The principles that rule this blog

Principles that will govern my thoughts as I express them here (from my opening statement):

  • Freedom of the individual should be as total as possible, limited only by the fact that nobody should be free to cause physical injury to another, or to deprive another person of his freedoms.
  • Government is necessary primarily to provide those services that private enterprise won't, or won't at a price that people can afford.
  • No person has a right to have his own beliefs on religious, moral, political, or other controversial issues imposed on others who do not share those beliefs.

I believe that Abraham Lincoln expressed it very well:

“The legitimate object of government is to do for a community of people whatever they need to have done, but cannot do, at all, or cannot
so well do, for themselves — in their separate, individual capacities.”
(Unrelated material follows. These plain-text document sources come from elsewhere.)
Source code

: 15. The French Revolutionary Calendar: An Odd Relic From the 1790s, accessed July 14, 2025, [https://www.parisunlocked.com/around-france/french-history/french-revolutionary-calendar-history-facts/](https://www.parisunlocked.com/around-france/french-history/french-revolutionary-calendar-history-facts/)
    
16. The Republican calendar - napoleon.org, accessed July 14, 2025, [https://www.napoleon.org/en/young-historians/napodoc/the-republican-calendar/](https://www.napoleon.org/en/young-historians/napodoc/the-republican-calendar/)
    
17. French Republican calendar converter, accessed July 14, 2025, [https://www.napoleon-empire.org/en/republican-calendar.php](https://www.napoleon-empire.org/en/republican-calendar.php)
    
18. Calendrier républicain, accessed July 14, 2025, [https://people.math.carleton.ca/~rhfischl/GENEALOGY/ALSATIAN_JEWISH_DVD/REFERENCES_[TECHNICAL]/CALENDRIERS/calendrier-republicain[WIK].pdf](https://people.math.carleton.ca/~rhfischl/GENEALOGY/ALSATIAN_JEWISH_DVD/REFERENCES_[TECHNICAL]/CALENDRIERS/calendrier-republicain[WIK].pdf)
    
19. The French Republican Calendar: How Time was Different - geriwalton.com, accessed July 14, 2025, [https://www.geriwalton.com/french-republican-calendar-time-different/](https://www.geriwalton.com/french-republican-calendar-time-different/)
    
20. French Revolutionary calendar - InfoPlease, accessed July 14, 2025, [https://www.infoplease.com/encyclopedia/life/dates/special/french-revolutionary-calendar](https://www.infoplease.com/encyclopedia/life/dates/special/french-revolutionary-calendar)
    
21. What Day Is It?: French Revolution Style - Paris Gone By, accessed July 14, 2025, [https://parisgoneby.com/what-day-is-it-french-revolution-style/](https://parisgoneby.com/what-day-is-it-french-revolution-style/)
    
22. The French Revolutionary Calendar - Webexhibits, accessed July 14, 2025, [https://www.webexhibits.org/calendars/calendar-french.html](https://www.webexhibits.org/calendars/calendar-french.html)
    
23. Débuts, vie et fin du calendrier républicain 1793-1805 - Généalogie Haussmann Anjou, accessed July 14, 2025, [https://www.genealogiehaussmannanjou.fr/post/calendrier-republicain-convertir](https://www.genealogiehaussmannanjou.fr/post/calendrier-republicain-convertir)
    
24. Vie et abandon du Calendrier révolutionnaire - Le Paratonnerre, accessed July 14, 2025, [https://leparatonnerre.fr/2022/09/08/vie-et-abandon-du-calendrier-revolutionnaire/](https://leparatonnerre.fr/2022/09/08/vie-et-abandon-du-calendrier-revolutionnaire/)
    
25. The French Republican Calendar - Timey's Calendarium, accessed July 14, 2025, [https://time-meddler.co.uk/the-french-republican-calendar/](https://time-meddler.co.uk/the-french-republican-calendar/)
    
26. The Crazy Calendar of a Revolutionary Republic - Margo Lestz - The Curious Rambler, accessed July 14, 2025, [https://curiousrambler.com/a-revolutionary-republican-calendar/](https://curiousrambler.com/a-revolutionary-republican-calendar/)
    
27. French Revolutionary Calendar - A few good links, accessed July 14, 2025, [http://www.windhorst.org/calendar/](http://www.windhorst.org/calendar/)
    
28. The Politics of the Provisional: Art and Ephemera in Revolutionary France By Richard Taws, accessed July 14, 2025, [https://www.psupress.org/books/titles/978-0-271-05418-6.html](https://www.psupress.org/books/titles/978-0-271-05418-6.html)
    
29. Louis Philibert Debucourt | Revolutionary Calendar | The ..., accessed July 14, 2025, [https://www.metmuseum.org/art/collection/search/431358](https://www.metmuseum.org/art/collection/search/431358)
Comments will be invited, and I will attempt to reply to any comments that are offered in a serious and non-abusive manner. However, I will not tolerate abusive or profane language (my reasoning is that this is my blog, and so I can control it; I wouldn't interfere with your using such language on your own!)

If anyone finds an opinion that I express to be contrary to my principles, they are welcome to point this out. I hope that I can make a rational case for my comments. Because, in fact, one label I'll happily accept is rationalist.

Friday, March 08, 2013

The worm has turned

Back at the end of last year, the Republicans found themselves in a bad spot. If they did nothing, the Bush tax cuts would all expire Jan. 1. Even President Obama wanted to preserve many of them, so there was bipartisan agreement that doing nothing was unacceptable. And thus, John Boehner and the House Republican caucus ended up surrendering too much to President Obama. There was no better choice.

Now, on the other hand, it is the President who is in the same pickle that the Republicans were in back then. If nobody does anything, the sequester kicks in — the spending cuts go beyond what the GOP wants, but certainly Obama gets none of the tax increases he wants. So the only compromise possible is for the President to give up on some of the tax increases. We are seeing his allies — Nancy Pelosi and the rest of the House Democrats — making wild statements to try to curry favor with the American people. But they cannot win — and President Obama knows it. Finally, he is talking with the GOP leaders in Congress — something he refused to do last December. My, how the worm has turned!